On-line calibrated and directional point structured light 3D imaging with selectivity based on piezoelectric actuators and microlens array

Three-dimensional imaging based on structured light is an effective method to achieve short/medium distance and high-precision measurements. Microlens array scanner, as a semi-solid-state 2D optical phased array, can flexibly control the two-dimensional tilted wavefront of the exit beam. In this study, we propose a 3D imaging technique based on the microlens array scanner to project the directional point structured light to the target of interest instead of the traditional full field of view (FOV) projection method and explore an online calibration method to achieve 3D reconstruction, offering a complete technical roadmap for selective 3D imaging.
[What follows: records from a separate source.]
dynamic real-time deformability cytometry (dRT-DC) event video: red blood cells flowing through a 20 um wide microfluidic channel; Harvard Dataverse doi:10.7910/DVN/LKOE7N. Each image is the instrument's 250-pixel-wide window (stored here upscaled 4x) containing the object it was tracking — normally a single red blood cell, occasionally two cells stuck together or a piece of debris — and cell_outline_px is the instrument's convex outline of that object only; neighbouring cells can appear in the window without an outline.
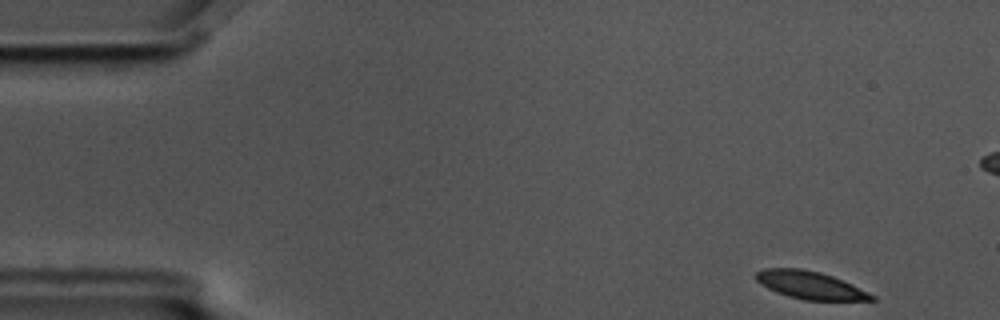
{"species": "common noctule bat (a hibernating species)", "species_latin": "Nyctalus noctula", "temperature_condition": "cold", "stored_images_in_passage": 54, "camera_frame_rate_fps": 3000, "um_per_image_px": 0.085, "animal": {"sex": "male", "body_mass_g": 17.5, "forearm_length_mm": 52.3}, "frame": {"image": 1, "passage_image": 1, "time_ms": 0.0, "image_size_px": [1000, 320], "cell_outline_px": [[876, 300], [804, 300], [788, 296], [776, 292], [760, 284], [756, 280], [756, 272], [764, 268], [804, 268], [820, 272], [832, 276], [852, 284], [876, 296]], "centroid_in_image_um": [68.85, 24.23], "position_along_channel_um": 16.1, "area_um2": 18.67}}
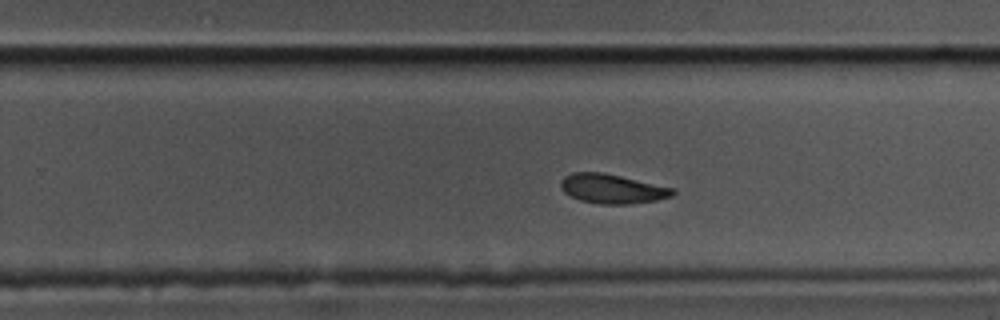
{"frame": {"image": 2, "passage_image": 32, "time_ms": 10.333, "image_size_px": [1000, 320], "cell_outline_px": [[676, 192], [672, 196], [656, 200], [632, 204], [600, 204], [580, 200], [564, 192], [560, 188], [560, 180], [564, 176], [572, 172], [604, 172], [676, 188]], "centroid_in_image_um": [52.05, 16.03], "position_along_channel_um": 277.7, "area_um2": 19.42}}
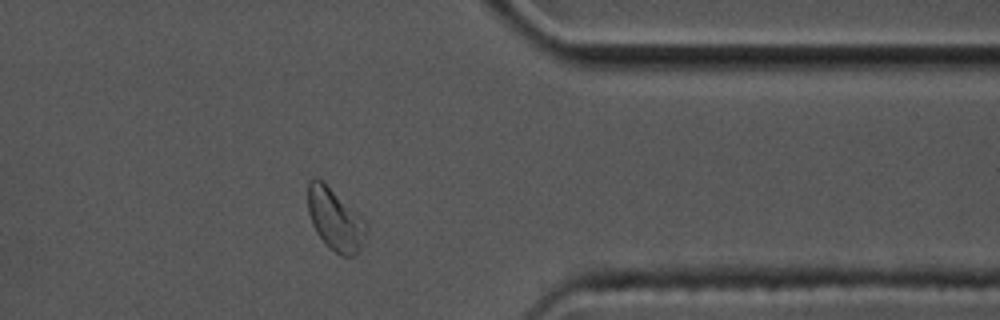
{"frame": {"image": 3, "passage_image": 42, "time_ms": 13.667, "image_size_px": [1000, 320], "cell_outline_px": [[368, 228], [360, 248], [352, 256], [340, 256], [328, 248], [324, 244], [316, 232], [312, 224], [308, 212], [308, 180], [320, 180], [356, 212], [368, 224]], "centroid_in_image_um": [28.47, 18.72], "position_along_channel_um": 382.9, "area_um2": 20.63}, "authors_computed_cell_mechanics": {"area_um2": 20.1722, "velocity_mm_per_s": 3.5191, "shape_relaxation_time_tau1_ms": 3.4635, "shape_relaxation_time_tau2_ms": null, "deformation_change_tau1": 0.1148, "deformation_change_tau2": null}}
If required, full FOV 3D imaging can also be achieved by full FOV projection or stitching. We experimentally demonstrate 3D reconstruction of three different targets. An accuracy measurement method based on an optimization algorithm is proposed. The accuracy of our system is smaller than 0.2 mm at a detection distance of 2 m, indicating the feasibility of the submillimeter measurement platform. To the best of our knowledge, the online calibration and selective 3D imaging of structured light that we have demonstrated is the first time it has been realized. Our method can pave the way for practical applications such as surface contour detection, robotic vision, and autonomous driving.